CPC Sergio Luna Montero
Innovarum SAC

Por mi trabajo de contador, conocí a una persona bastante humilde y muy buena persona. Ella es la Sra. Milagros. ¿Cómo la conocí? Fue a un consultorio tributario, ella quería crear una ONG, para apoyar a jóvenes con problemas de la sociedad. Lo único que buscaba era ayudar al prójimo y en especial a los jóvenes. Lo que quería crear, debería llevar el nombre de su hijo (¿?).

Paso el tiempo, entre nosotros empezó cierto grado de afinidad y de amistad. Un día me conto una triste historia:

Oscar (su hijo mayor), ingreso a la universidad a estudiar administración de empresas. Esto fue motivo de alegría y orgullo. Todo iba bien, hasta que empezaron los problemas. En el segundo semestre del primer año, jalo todos (TODOS) los cursos que llevaba. Sus papas, no podían creer lo que estaba pasando con su hijo.

Un día cualquiera, un amigo de Oscar llamo a su casa para preguntar por él. Su mamá le dijo, que muy temprano salió para la universidad. Señora: Oscar no ha ido a la universidad, toda la semana. No sabemos nada de él (sic). Esta vez sus papas, tuvieron una seria conversación con su hijo.

Un tiempo, se comenzó a perder dinero de los miembros de esta familia. Siempre era lo mismo, la plata desaparecía como por arte de magia, todos se echaban la culpa de lo que pasaba. Luego, se comenzaron a perder cosas de la casa. Oscar, salía de juerga y no regresaba en un par de días. Todo hacía indicar, que Oscar estaba “en malos pasos”. Un conocido le dijo a su papá, que Oscar estaba metido hasta el fondo en el mundo de las drogas.

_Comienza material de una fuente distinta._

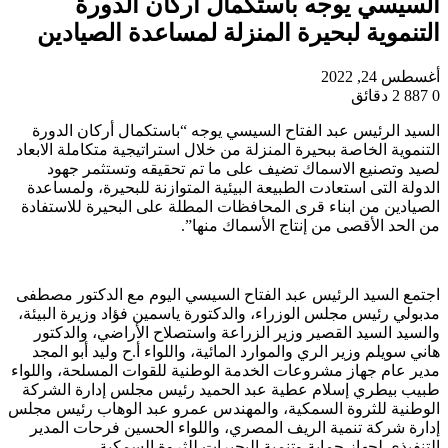
السيسي يوجه باستكمال أركان الدورة
التنموية لبحيرة المنزلة لمساعدة الصيادين
أغسطس 24, 2022
0
887
2 دقائق
السيد الرئيس عبد الفتاح السيسي يوجه “باستكمال أركان الدورة
التنموية الخاصة ببحيرة المنزلة من خلال استراتيجية متكاملة الابعاد
لصيد وتصنيع الاسماك تضيف على ما تم تحقيقه وتستثمر جهود
الدولة التى استعادت الطبيعة البيئية المتوازنة للبحيرة، ولمساعدة
الصيادين من ابناء قرى المحافظات المطلة على البحيرة للاستفادة
من الحد الأقصى من إنتاج الأسماك منها”.
اجتمع السيد الرئيس عبد الفتاح السيسي اليوم مع الدكتور مصطفى
مدبولي رئيس مجلس الوزراء، والدكتورة ياسمين فؤاد وزيرة البيئة،
والسيد السيد القصير وزير الزراعة واستصلاح الأراضي، والدكتور
هاني سويلم وزير الري والموارد المائية، واللواء أ.ح وليد أبو المجد
مدير عام جهاز مشروعات الخدمة الوطنية للقوات المسلحة، واللواء
طبيب بيطري إسلام عطية عبد الحميد رئيس مجلس إدارة الشركة
الوطنية للثروة السمكية، والمهندس عمرو عبد الوهاب رئيس مجلس
إدارة شركة تنمية الريف المصري، واللواء الحسين فرحات المدير
التنفيذي لجهاز حماية وتنمية البحيرات للثروة السمكية.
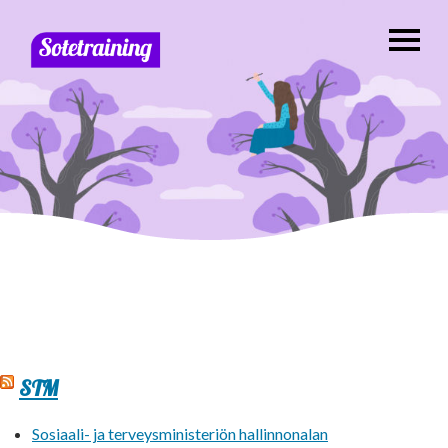
STM
Sosiaali- ja terveysministeriön hallinnonalan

Sus papas, lo echaron de la casa y el paso a vivir como un indigente por las calles de la ciudad. Hasta que un día apareció muerto en una calle. La causa: Muerte por sobredosis.

La vida de la señora Milagros, ha sido un verdadero calvario por muchos y largos años. Sergio: Yo he visto como mi hijo acababa con su vida lentamente. Una vez lo internamos en un centro de rehabilitación contra las drogas, se escapó de este y volvió a las andadas (sic). Tomamos esta medida radical, para reformarlo, pero esto fue imposible: Mi hijo era un caso perdido.

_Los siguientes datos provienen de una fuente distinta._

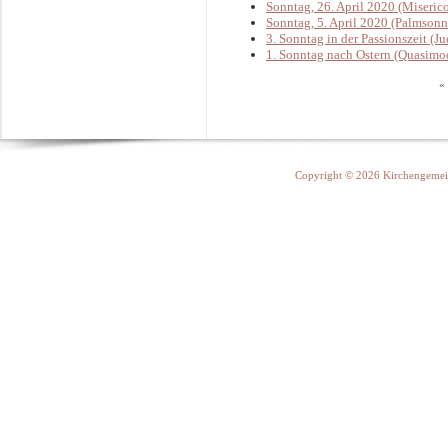
Sonntag, 26. April 2020 (Miseric
Sonntag, 5. April 2020 (Palmsonn
3. Sonntag in der Passionszeit (Ju
1. Sonntag nach Ostern (Quasimod
«
Copyright © 2026 Kirchengemein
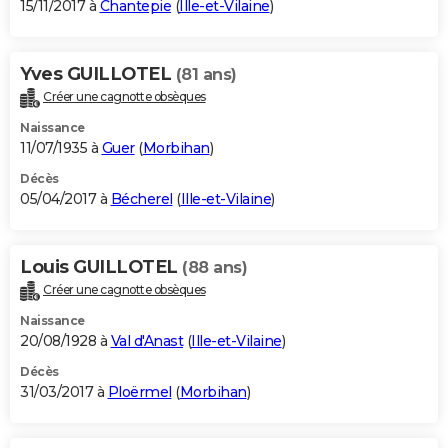
15/11/2017 à
Chantepie
(
Ille-et-Vilaine
)
Yves GUILLOTEL
(81 ans)
Créer une cagnotte obsèques
Naissance
11/07/1935 à
Guer
(
Morbihan
)
Décès
05/04/2017 à
Bécherel
(
Ille-et-Vilaine
)
Louis GUILLOTEL
(88 ans)
Créer une cagnotte obsèques
Naissance
20/08/1928 à
Val d'Anast
(
Ille-et-Vilaine
)
Décès
31/03/2017 à
Ploërmel
(
Morbihan
)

Su papá y sus hermanos, ya no querían saber nada de él. Su mamá era la única que se preocupaba por él. Hasta he pagado a un detective privado, para que me informe de donde estaba y lo que hacía. El detective me decía donde estaba, iba a su encuentro le llevaba ropa y comida (su papá y sus hermanos no sabían que yo lo buscaba).

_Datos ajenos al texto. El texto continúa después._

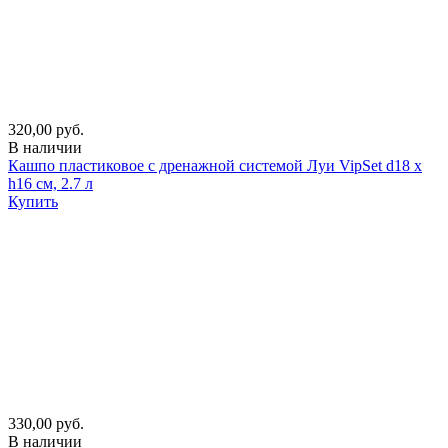
320,00 руб.
В наличии
Кашпо пластиковое с дренажной системой Луи VipSet d18 х
h16 см, 2.7 л
Купить
330,00 руб.
В наличии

Yo quiero crear una ONG, para ayudar a las personas que tienen problemas con las drogas y dar apoyo moral a los padres de estos jóvenes problemas. Yo se como se sufre, por este flagelo que afecta a nuestra sociedad. Lo que les acabo de contar, me lo dijo entre lágrimas.

¿El ejemplo de esta señora es digno de imitar?.